Opioid abuse is a major concern to be addressed today in the United States. In 2011, there were about 100,000 drug abuse-related emergency department visits due to hydrocodone combination analgesic products. In response to this growing problem, the United States Drug Enforcement Administration rescheduled hydrocodone from schedule III to a more stringent schedule II. This action provided stricter prescribing laws for hydrocodone, including prohibition of prescription refills.

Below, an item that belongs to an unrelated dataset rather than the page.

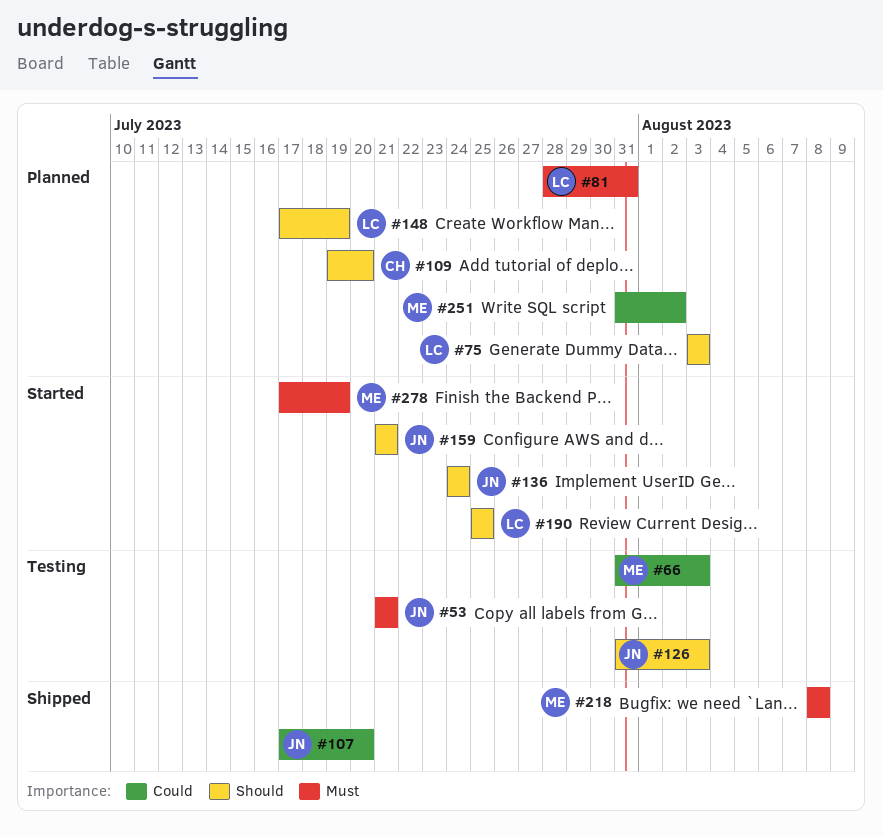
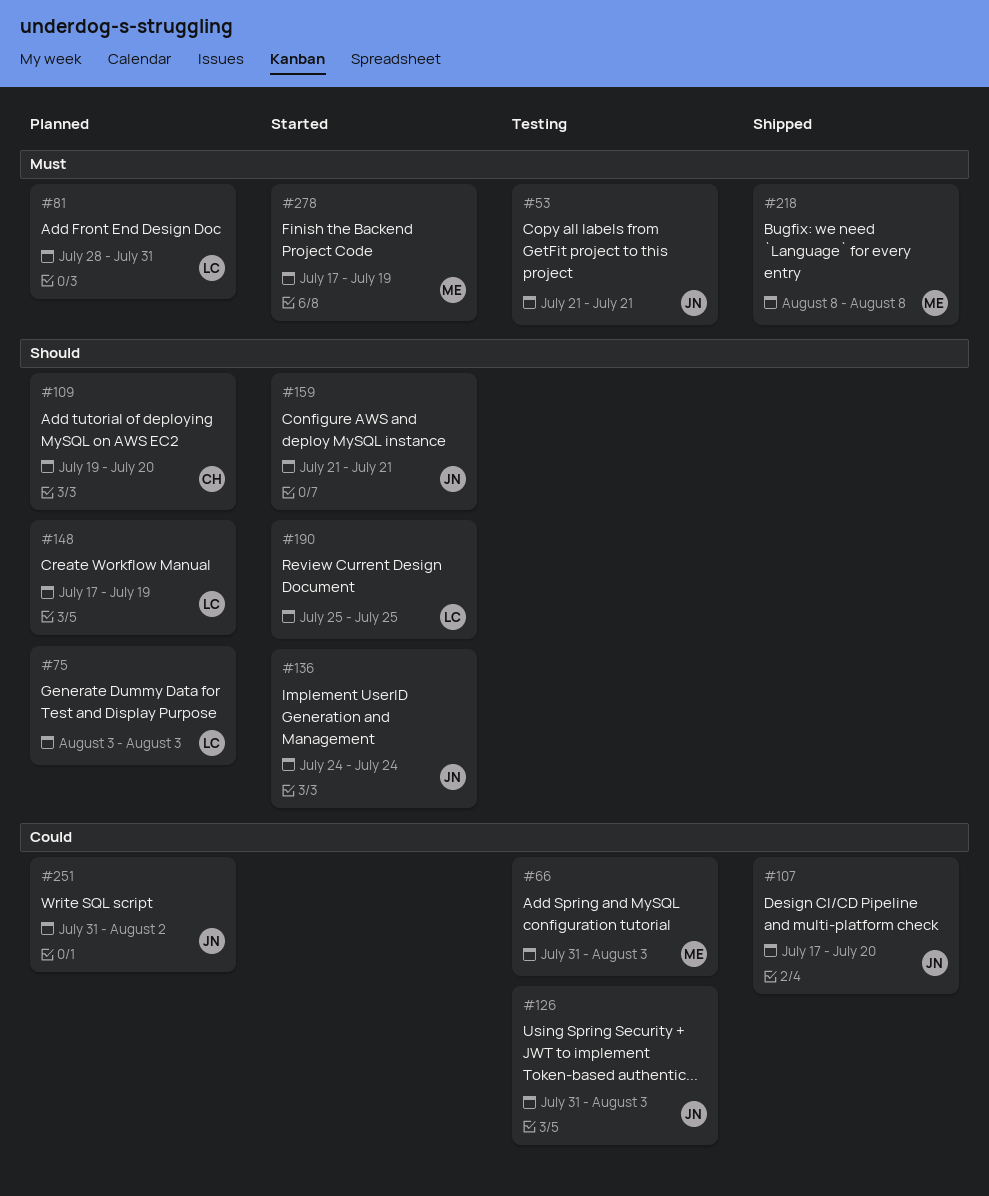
#126, priority: Should -> Could
#251, owner: ME -> JN

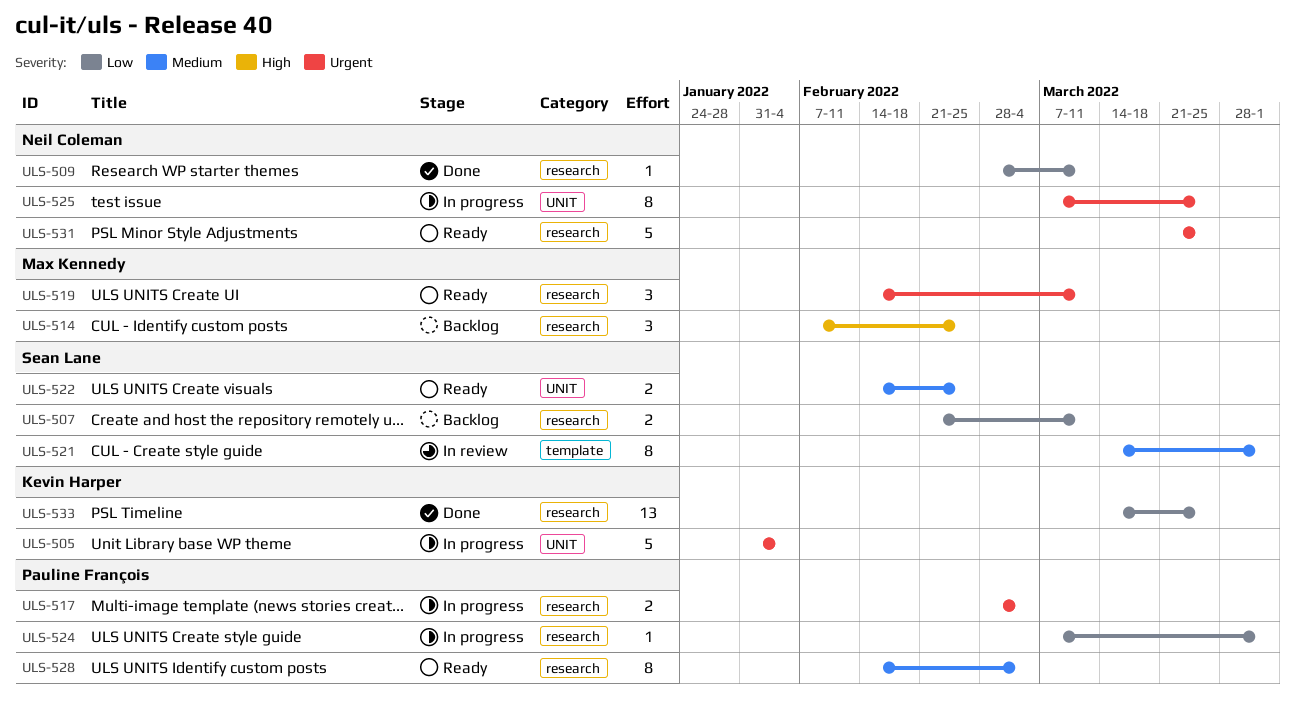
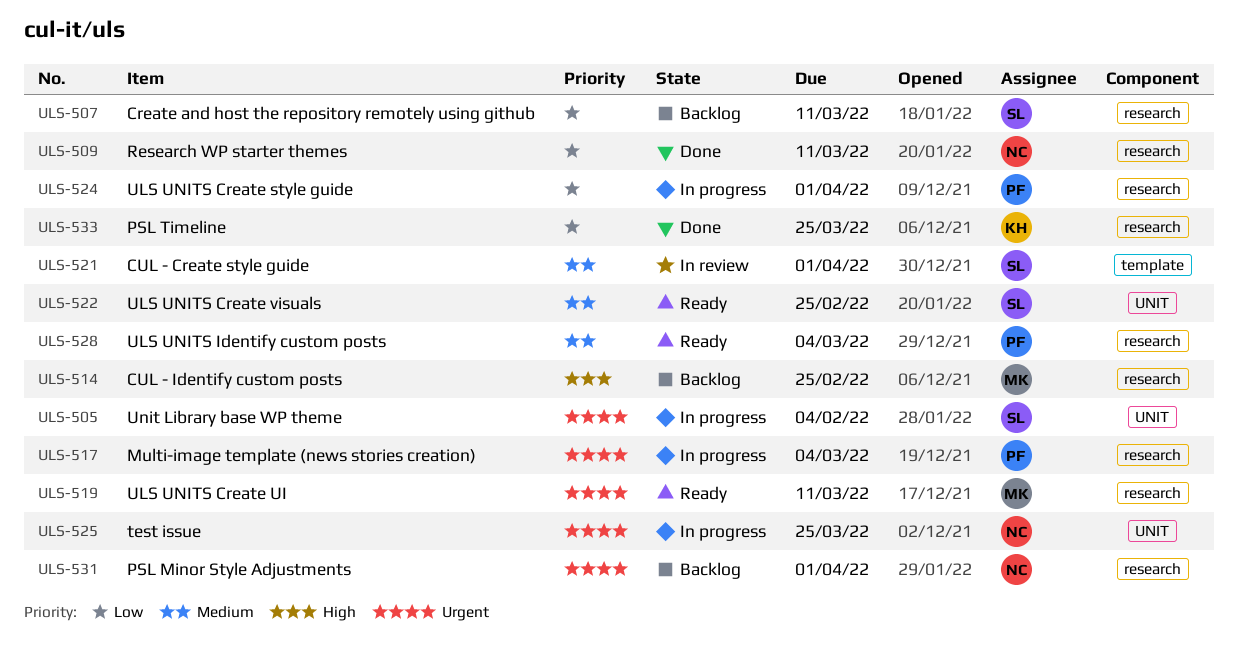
ULS-505, owner: Kevin Harper -> Sean Lane
ULS-531, status: Ready -> Backlog
ULS-531, due: Mar 25 -> Apr 1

As a result of this rescheduling, the year of 2015 had 26.3 million less prescriptions for hydrocodone. Data from the IMS Health National Prescription Audit concluded that hydrocodone combination product prescriptions fell 22% within the first 12 months after rescheduling, predominantly due to the restriction of refills. With the decline of hydrocodone prescriptions, there was a 5% rise in prescriptions for nonhydrocodone combination product analgesics in the first year after rescheduling. Most health care professional specialities dispensed less hydrocodone combination products, most specifically in primary care physicians and surgeons.

JAMA Intern Med. Published online January 25, 2016.

Link to article

The United States Drug Administration has made great efforts to reduce the amount of drug abuse that is currently occurring in our community. It is important for pharmacists to join their effort in the reduction of overall drug abuse. Other than refusing to fill, what what else do you think pharmacists can do to contribute?